OBJECTIVE
The relationship of the HLA-G gene polymorphism (rs41551813, rs12722477, rs41557518 and rs66554220), perinatal infections and smoking in the family with the risk of congenital malformations (CMs) in the fetus were studied.
MATERIAL AND METHODS
We studied 335 women with offspring’s with CMs, and 418 women with one or more healthy fetuses/children. The infectious status of women was assessed based on the data of laboratory tests: microscopic examination (detection of bacterial vaginosis and vulvovaginal candidiasis, Treponema pallidum), enzyme immunoassay and polymerase chain reaction (PCR, detection of herpes simplex virus type I and II, cytomegalovirus and etc.; Neisseria gonorrhoeae, Chlamydia trachomatis and etc.). The family smoking factor was assessed as smoking by one or both partners smoking.
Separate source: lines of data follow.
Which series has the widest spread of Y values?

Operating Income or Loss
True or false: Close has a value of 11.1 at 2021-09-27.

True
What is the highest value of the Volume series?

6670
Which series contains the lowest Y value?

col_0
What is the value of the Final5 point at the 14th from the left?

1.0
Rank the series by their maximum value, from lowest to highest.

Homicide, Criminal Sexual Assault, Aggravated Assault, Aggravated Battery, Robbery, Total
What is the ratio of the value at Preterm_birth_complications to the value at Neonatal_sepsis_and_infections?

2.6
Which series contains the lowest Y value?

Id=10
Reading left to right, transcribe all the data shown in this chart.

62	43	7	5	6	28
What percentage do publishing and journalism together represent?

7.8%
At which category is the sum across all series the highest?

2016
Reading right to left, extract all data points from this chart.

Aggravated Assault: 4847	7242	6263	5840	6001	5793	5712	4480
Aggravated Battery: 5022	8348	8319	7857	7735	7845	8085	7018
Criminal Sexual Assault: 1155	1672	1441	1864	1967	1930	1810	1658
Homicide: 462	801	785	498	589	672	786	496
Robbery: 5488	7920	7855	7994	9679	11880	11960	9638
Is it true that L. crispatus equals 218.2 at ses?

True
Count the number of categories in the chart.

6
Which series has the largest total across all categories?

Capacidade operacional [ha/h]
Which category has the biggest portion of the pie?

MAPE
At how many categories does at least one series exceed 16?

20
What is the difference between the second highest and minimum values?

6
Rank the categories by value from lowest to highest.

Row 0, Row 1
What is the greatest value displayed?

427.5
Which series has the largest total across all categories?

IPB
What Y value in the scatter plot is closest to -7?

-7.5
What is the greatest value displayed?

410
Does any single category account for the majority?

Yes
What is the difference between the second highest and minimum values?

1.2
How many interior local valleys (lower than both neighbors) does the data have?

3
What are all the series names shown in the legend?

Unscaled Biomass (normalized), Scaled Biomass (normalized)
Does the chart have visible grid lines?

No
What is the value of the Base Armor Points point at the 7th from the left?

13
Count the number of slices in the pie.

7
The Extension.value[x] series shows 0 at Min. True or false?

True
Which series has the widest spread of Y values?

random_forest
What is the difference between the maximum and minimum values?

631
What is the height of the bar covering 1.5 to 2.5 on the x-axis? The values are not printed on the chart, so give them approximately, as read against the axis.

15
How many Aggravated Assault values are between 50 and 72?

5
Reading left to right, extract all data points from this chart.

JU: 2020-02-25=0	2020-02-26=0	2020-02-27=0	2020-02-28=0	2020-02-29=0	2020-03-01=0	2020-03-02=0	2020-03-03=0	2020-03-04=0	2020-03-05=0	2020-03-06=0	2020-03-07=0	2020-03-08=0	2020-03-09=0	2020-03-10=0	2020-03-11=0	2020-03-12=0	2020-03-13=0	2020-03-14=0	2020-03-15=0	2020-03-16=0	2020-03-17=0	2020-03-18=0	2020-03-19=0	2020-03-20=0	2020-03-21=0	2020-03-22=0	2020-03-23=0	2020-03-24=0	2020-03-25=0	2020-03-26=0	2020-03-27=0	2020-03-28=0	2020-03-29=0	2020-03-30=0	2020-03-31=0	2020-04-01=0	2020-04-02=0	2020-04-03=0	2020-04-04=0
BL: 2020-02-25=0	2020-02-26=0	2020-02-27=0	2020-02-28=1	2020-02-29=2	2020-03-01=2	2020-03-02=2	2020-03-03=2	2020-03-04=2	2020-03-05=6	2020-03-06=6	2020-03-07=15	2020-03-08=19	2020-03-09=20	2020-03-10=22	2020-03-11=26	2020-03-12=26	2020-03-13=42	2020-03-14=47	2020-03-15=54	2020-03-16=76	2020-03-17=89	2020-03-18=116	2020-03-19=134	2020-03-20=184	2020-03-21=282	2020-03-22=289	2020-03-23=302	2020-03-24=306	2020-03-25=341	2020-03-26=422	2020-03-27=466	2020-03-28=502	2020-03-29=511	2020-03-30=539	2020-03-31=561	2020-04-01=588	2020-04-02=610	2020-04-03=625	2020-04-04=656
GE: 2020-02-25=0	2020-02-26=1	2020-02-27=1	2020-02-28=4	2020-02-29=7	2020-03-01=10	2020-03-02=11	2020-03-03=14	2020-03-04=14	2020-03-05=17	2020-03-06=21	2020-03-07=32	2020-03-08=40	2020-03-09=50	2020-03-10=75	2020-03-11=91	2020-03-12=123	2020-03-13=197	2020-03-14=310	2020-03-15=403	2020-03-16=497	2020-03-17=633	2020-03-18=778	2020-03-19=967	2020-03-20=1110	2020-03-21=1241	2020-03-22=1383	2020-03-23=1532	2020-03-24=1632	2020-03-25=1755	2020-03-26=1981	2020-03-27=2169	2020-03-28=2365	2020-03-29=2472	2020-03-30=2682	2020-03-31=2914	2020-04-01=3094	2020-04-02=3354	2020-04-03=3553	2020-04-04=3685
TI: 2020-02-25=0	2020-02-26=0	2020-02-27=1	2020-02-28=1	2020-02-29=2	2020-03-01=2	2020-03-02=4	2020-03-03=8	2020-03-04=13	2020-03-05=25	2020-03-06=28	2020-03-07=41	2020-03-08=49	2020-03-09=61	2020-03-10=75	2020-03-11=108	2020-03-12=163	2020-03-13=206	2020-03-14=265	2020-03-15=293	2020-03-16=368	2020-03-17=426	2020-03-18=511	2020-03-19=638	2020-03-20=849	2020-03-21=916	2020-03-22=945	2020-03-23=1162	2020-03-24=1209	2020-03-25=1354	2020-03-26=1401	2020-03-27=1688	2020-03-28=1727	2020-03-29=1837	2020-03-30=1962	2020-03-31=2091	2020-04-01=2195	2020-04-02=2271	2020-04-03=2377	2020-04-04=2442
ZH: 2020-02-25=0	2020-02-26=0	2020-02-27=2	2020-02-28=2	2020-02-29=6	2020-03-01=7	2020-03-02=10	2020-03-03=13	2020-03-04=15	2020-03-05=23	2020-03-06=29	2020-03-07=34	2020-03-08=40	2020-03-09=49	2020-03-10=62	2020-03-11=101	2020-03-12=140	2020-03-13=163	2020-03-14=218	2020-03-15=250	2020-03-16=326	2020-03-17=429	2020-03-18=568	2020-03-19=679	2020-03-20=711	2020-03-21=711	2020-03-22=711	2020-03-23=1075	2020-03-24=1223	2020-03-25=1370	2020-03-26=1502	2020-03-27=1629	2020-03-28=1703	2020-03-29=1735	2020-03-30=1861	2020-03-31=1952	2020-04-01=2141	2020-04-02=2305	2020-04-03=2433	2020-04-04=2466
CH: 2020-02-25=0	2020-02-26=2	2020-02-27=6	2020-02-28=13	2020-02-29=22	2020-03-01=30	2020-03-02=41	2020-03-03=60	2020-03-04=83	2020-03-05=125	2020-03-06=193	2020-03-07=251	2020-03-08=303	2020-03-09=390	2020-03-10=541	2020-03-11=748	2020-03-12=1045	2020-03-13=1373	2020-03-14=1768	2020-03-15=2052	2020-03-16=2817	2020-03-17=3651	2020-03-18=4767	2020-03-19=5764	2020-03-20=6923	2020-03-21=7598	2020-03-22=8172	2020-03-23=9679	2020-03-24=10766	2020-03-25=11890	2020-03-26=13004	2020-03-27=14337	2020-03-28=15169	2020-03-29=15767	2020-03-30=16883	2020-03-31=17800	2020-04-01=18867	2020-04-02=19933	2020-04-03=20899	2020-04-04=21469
Typing of polymorphisms of Thr31Ser (rs41551813, HLA-G*01:03) in exon 2, Leu110Ile (rs12722477, HLA-G*01:04) and 1597 delC (rs41557518, HLA-G*01:05N) in exon 3 HLA-G genes were performed by real-time PCR followed by melting analysis. HLA-G 14 bp Ins/Del polymorphism (rs66554220) was detected by PCR amplification; the amplified products were run on 7% non-denaturing polyacrylamide gel electrophoresis.
RESULTS
The study showed, maternal perinatal infections (OR=1.75 [1.31—2.34]) and smoking in the family (OR=1.75 [1.31—2.34]) were the main risk factors for CMs in fetus (P<0.001). The HLA-G 110Ile allele (rs12722477, HLA-G*01:04) in mother was detected an additional risk factor of fetal CM after adjusting for perinatal infections and smoking in the family (OR=1.86 [1.13—3.05], Pc=0.03). No association of rs41551813, rs41557518 and rs66554220 gene polymorphisms with the risk of CMs in fetus was identified.
CONCLUSION
Maternal perinatal infections, smoking in the family and rs12722477 HLA-G gene polymorphism in mother may be risk factors for CMs in the fetus. Our results can be useful in understanding the molecular mechanisms of development of pathology formation in the mother-fetus system.